----- UNTERSUCHTE DATEN -----
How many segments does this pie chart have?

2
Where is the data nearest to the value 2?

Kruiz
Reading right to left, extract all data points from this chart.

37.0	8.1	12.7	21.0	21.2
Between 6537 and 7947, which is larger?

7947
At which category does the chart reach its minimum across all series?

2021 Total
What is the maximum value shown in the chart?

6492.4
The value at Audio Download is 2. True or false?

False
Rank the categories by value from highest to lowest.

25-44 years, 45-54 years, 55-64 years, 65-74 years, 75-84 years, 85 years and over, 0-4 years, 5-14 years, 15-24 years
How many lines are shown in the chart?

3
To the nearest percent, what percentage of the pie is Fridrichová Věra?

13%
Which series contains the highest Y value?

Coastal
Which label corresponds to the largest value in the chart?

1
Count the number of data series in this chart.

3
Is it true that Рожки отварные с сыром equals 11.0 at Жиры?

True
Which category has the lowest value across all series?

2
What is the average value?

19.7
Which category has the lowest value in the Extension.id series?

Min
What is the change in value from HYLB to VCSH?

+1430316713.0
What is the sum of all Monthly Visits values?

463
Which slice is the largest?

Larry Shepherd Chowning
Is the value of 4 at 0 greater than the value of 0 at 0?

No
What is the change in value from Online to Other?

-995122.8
-----
## DEINE AUFGABE
Wandle alle Zeilen der Einträge oben in eine JSON-Liste aus Zeichenketten um, mit genau einer Zeichenkette pro Zeile. Leere Zeilen lässt du dabei weg.

## LÖSUNG DER AUFGABE
[
  "How many segments does this pie chart have?",
  "2",
  "Where is the data nearest to the value 2?",
  "Kruiz",
  "Reading right to left, extract all data points from this chart.",
  "37.0\t8.1\t12.7\t21.0\t21.2",
  "Between 6537 and 7947, which is larger?",
  "7947",
  "At which category does the chart reach its minimum across all series?",
  "2021 Total",
  "What is the maximum value shown in the chart?",
  "6492.4",
  "The value at Audio Download is 2. True or false?",
  "False",
  "Rank the categories by value from highest to lowest.",
  "25-44 years, 45-54 years, 55-64 years, 65-74 years, 75-84 years, 85 years and over, 0-4 years, 5-14 years, 15-24 years",
  "How many lines are shown in the chart?",
  "3",
  "To the nearest percent, what percentage of the pie is Fridrichová Věra?",
  "13%",
  "Which series contains the highest Y value?",
  "Coastal",
  "Which label corresponds to the largest value in the chart?",
  "1",
  "Count the number of data series in this chart.",
  "3",
  "Is it true that Рожки отварные с сыром equals 11.0 at Жиры?",
  "True",
  "Which category has the lowest value across all series?",
  "2",
  "What is the average value?",
  "19.7",
  "Which category has the lowest value in the Extension.id series?",
  "Min",
  "What is the change in value from HYLB to VCSH?",
  "+1430316713.0",
  "What is the sum of all Monthly Visits values?",
  "463",
  "Which slice is the largest?",
  "Larry Shepherd Chowning",
  "Is the value of 4 at 0 greater than the value of 0 at 0?",
  "No",
  "What is the change in value from Online to Other?",
  "-995122.8"
]